Aim of the exercise:
Everything in the listing below from the line containing "For measuring the" through the line containing "An important relationship" must be repeated exactly; the remaining lines are not wanted.

Exercise material:
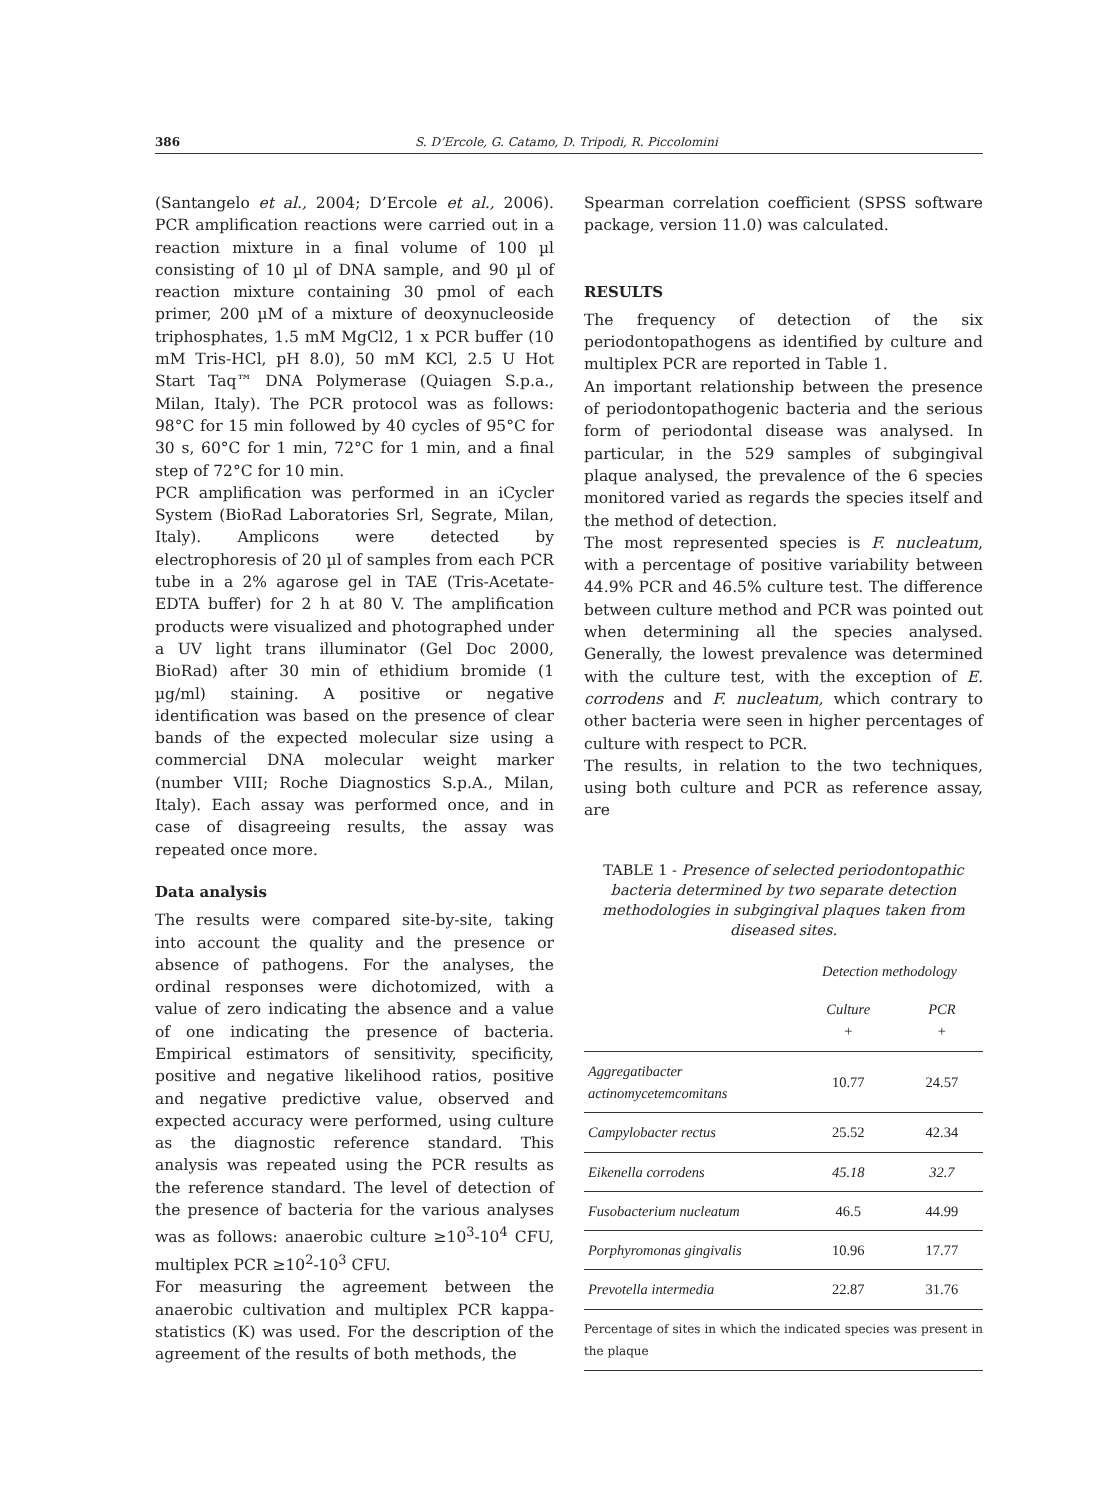386 S. D’Ercole, G. Catamo, D. Tripodi, R. Piccolomini
(Santangelo et al., 2004; D’Ercole et al., 2006). PCR amplification reactions were carried out in a reaction mixture in a final volume of 100 µl consisting of 10 µl of DNA sample, and 90 µl of reaction mixture containing 30 pmol of each primer, 200 µM of a mixture of deoxynucleoside triphosphates, 1.5 mM MgCl2, 1 x PCR buffer (10 mM Tris-HCl, pH 8.0), 50 mM KCl, 2.5 U Hot Start Taq™ DNA Polymerase (Quiagen S.p.a., Milan, Italy). The PCR protocol was as follows: 98°C for 15 min followed by 40 cycles of 95°C for 30 s, 60°C for 1 min, 72°C for 1 min, and a final step of 72°C for 10 min.
PCR amplification was performed in an iCycler System (BioRad Laboratories Srl, Segrate, Milan, Italy). Amplicons were detected by electrophoresis of 20 µl of samples from each PCR tube in a 2% agarose gel in TAE (Tris-Acetate-EDTA buffer) for 2 h at 80 V. The amplification products were visualized and photographed under a UV light trans illuminator (Gel Doc 2000, BioRad) after 30 min of ethidium bromide (1 µg/ml) staining. A positive or negative identification was based on the presence of clear bands of the expected molecular size using a commercial DNA molecular weight marker (number VIII; Roche Diagnostics S.p.A., Milan, Italy). Each assay was performed once, and in case of disagreeing results, the assay was repeated once more.
Data analysis
The results were compared site-by-site, taking into account the quality and the presence or absence of pathogens. For the analyses, the ordinal responses were dichotomized, with a value of zero indicating the absence and a value of one indicating the presence of bacteria. Empirical estimators of sensitivity, specificity, positive and negative likelihood ratios, positive and negative predictive value, observed and expected accuracy were performed, using culture as the diagnostic reference standard. This analysis was repeated using the PCR results as the reference standard. The level of detection of the presence of bacteria for the various analyses was as follows: anaerobic culture ≥10<sup>3</sup>-10<sup>4</sup> CFU, multiplex PCR ≥10<sup>2</sup>-10<sup>3</sup> CFU.
For measuring the agreement between the anaerobic cultivation and multiplex PCR kappa-statistics (K) was used. For the description of the agreement of the results of both methods, the
Spearman correlation coefficient (SPSS software package, version 11.0) was calculated.
RESULTS
The frequency of detection of the six periodontopathogens as identified by culture and multiplex PCR are reported in Table 1.
An important relationship between the presence of periodontopathogenic bacteria and the serious form of periodontal disease was analysed. In particular, in the 529 samples of subgingival plaque analysed, the prevalence of the 6 species monitored varied as regards the species itself and the method of detection.
The most represented species is F. nucleatum, with a percentage of positive variability between 44.9% PCR and 46.5% culture test. The difference between culture method and PCR was pointed out when determining all the species analysed. Generally, the lowest prevalence was determined with the culture test, with the exception of E. corrodens and F. nucleatum, which contrary to other bacteria were seen in higher percentages of culture with respect to PCR.
The results, in relation to the two techniques, using both culture and PCR as reference assay, are
TABLE 1 - Presence of selected periodontopathic bacteria determined by two separate detection methodologies in subgingival plaques taken from diseased sites.
| | Detection methodology | |
| --- | --- | --- |
| | Culture + | PCR + |
| Aggregatibacter actinomycetemcomitans | 10.77 | 24.57 |
| Campylobacter rectus | 25.52 | 42.34 |
| Eikenella corrodens | 45.18 | 32.7 |
| Fusobacterium nucleatum | 46.5 | 44.99 |
| Porphyromonas gingivalis | 10.96 | 17.77 |
| Prevotella intermedia | 22.87 | 31.76 |
Percentage of sites in which the indicated species was present in the plaque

Solution to the problem:
For measuring the agreement between the anaerobic cultivation and multiplex PCR kappa-statistics (K) was used. For the description of the agreement of the results of both methods, the
Spearman correlation coefficient (SPSS software package, version 11.0) was calculated.
RESULTS
The frequency of detection of the six periodontopathogens as identified by culture and multiplex PCR are reported in Table 1.
An important relationship between the presence of periodontopathogenic bacteria and the serious form of periodontal disease was analysed. In particular, in the 529 samples of subgingival plaque analysed, the prevalence of the 6 species monitored varied as regards the species itself and the method of detection.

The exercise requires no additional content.